Now look at Ireland. In an ideal world, as house prices continue to rise and investment flows in, leading to local overheating, the Central Bank would allow the exchange rate to rise, dampening things down. National interest rates would also rise as national inflation outpaces wages. Higher interest rates blow the froth off the housing market, bringing down prices while the higher exchange rate moderates investment flow as the country becomes more expensive. All this allows the economy to adjust more rapidly and easily to the disparity between booming demand and rigid supply.
We should have much higher interest rates and much stronger exchange rates, but because we are in the euro our interest rates and exchange rates are a blend of conditions all over Europe, combining the outliers of strong and weak. The implication for Ireland is more money cascading into the economy, more opportunity, more immigration, higher wages and prices, and higher house prices. We overheat. Economists call this the “real economy” as opposed to the monetary economy adjusting.

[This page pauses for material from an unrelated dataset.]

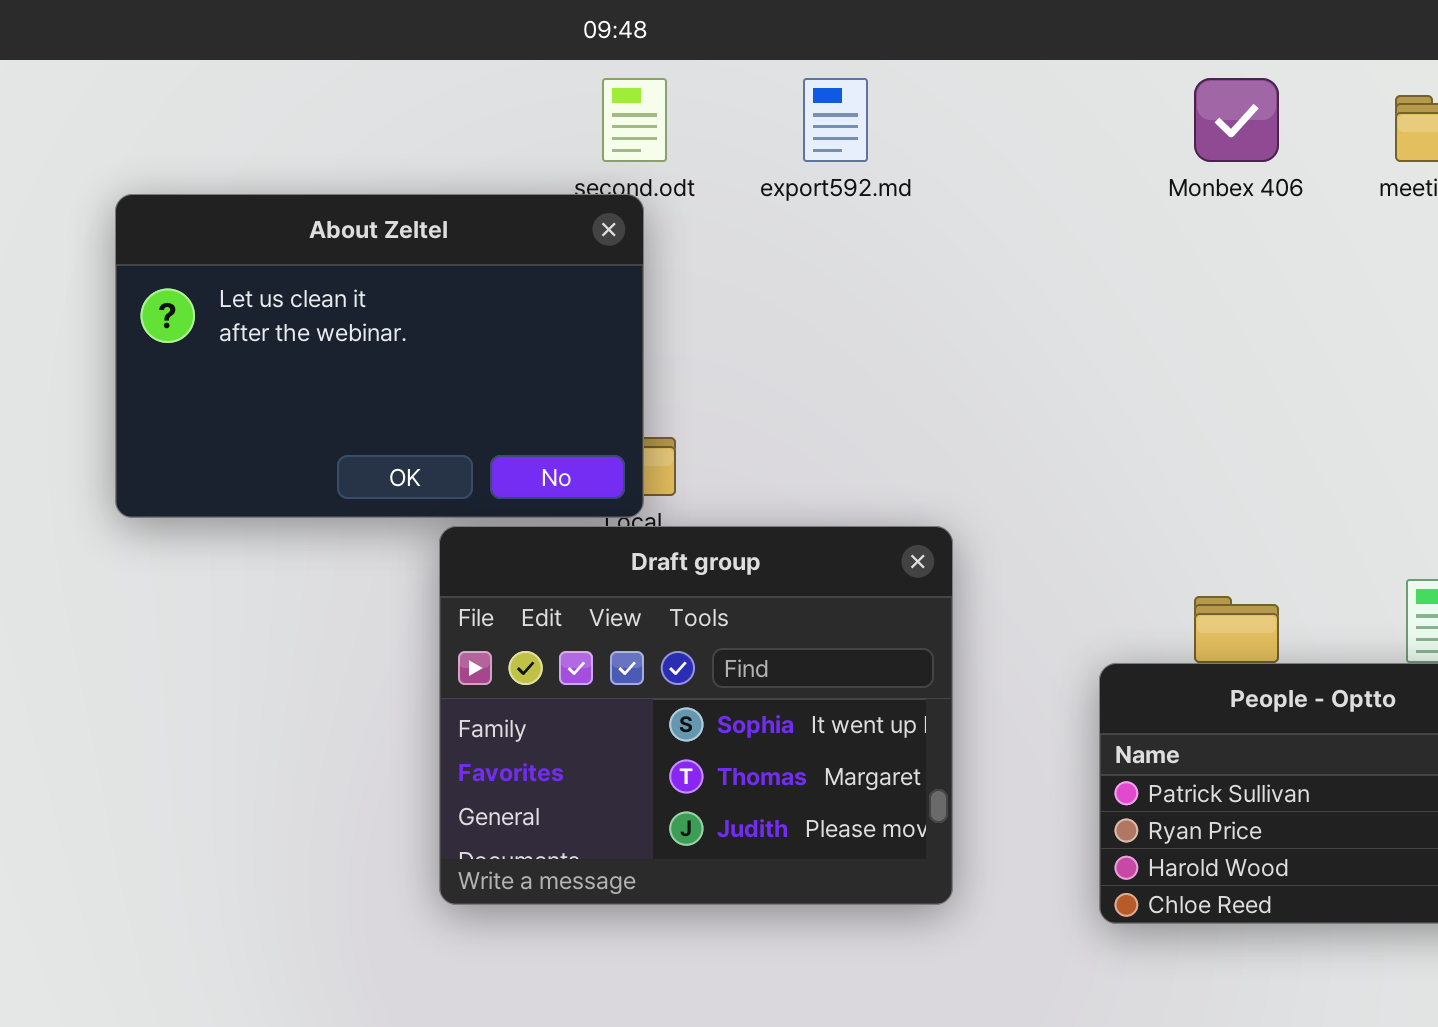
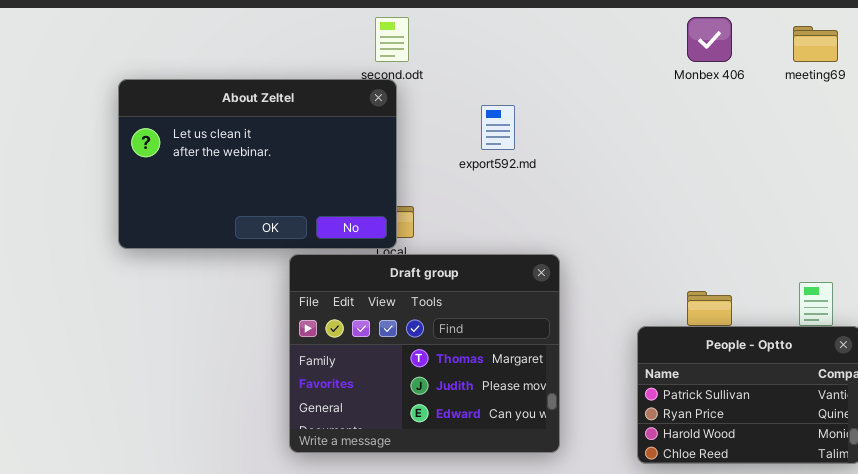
export592.md: [803,78,868,162] -> [481,105,515,150], moved
Draft group: [439,526,953,905] -> [289,254,560,453], scrolled down 1 row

In contrast, a country like Croatia – and before it Greece and perennially Italy – suffers weaker growth, higher debt levels and periodic bond crises as investors query whether they can keep paying debts from lower incomes. The European Central Bank might conjure up ways of militating against bond crises, but the underlying economic dilemmas do not evaporate, they exacerbate.
Interestingly, the monetary history of the Roman Empire was characterised by repetitive credit crises, one of the most debilitating ones coming in 34AD about a year after the crucifixion of Jesus Christ and about 40 years after Pula’s arch was built. One wonders did ancient Salvia’s wealth survive that crisis? Economic history has a habit of reminding us how the world works. Are we paying attention?